In the years before independence, the famous city's heyday as a beacon for colonial Americans
 
"Ambitious . . . lively. . . . Beautifully reimagining a city that was a distant but integral part of American life, Flavell's book is essential reading for anyone interested in the colonial period."-Andrea Wulf, New York Times Book Review

 
Benjamin Franklin secretly loved London more than Philadelphia: it was simply the most exciting place to be in the British Empire. And in the decade before the outbreak of the American Revolution, thousands of his fellow colonists flocked to the Georgian city in its first big wave of American visitors. At the very point of political rupture, mother country and colonies were socially and culturally closer than ever before.
_ _ _
* [Requirement]: Rewrite everything from "Benjamin Franklin secretly" down to "than ever before." in the passage on colonial Americans in London, swapping "Philadelphia" for "Boston".
_ _ _
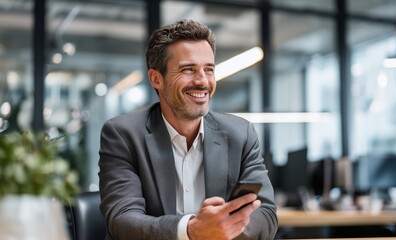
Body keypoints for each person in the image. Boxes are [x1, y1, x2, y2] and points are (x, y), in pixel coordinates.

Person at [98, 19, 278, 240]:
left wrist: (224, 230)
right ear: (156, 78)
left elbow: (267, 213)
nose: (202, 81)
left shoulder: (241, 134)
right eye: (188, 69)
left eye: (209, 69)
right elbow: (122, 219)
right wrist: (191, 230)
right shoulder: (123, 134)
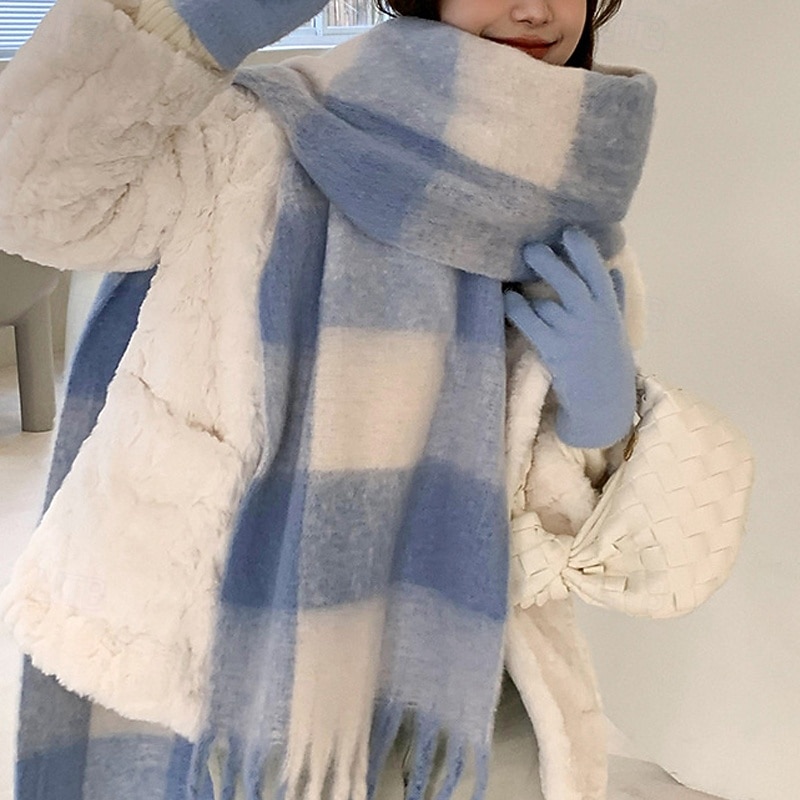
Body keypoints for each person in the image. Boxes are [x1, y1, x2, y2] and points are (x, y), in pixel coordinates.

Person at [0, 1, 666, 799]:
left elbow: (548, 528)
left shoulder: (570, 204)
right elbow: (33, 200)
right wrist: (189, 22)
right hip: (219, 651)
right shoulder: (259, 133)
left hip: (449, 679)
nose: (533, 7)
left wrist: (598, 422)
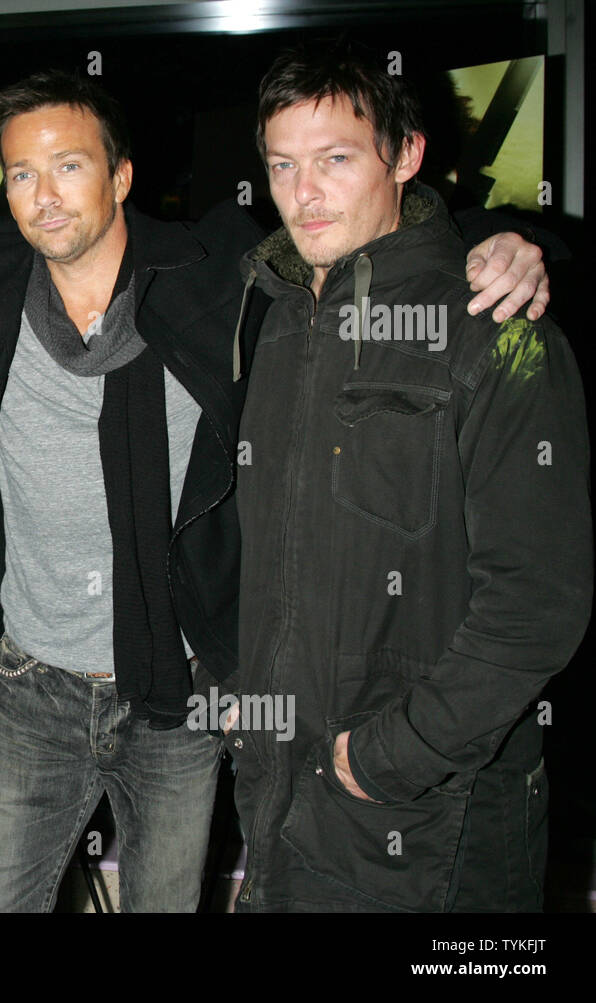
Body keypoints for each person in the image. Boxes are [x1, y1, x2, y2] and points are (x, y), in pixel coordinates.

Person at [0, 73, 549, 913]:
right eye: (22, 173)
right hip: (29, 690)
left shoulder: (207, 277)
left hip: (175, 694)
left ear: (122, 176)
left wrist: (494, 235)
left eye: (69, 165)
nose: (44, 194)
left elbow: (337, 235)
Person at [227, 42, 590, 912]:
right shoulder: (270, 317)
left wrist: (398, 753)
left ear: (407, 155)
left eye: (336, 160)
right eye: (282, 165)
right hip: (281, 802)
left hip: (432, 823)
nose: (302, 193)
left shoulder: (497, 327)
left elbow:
_ _ _
* [Response]:
Benjamin Franklin secretly loved London more than Boston: it was simply the most exciting place to be in the British Empire. And in the decade before the outbreak of the American Revolution, thousands of his fellow colonists flocked to the Georgian city in its first big wave of American visitors. At the very point of political rupture, mother country and colonies were socially and culturally closer than ever before.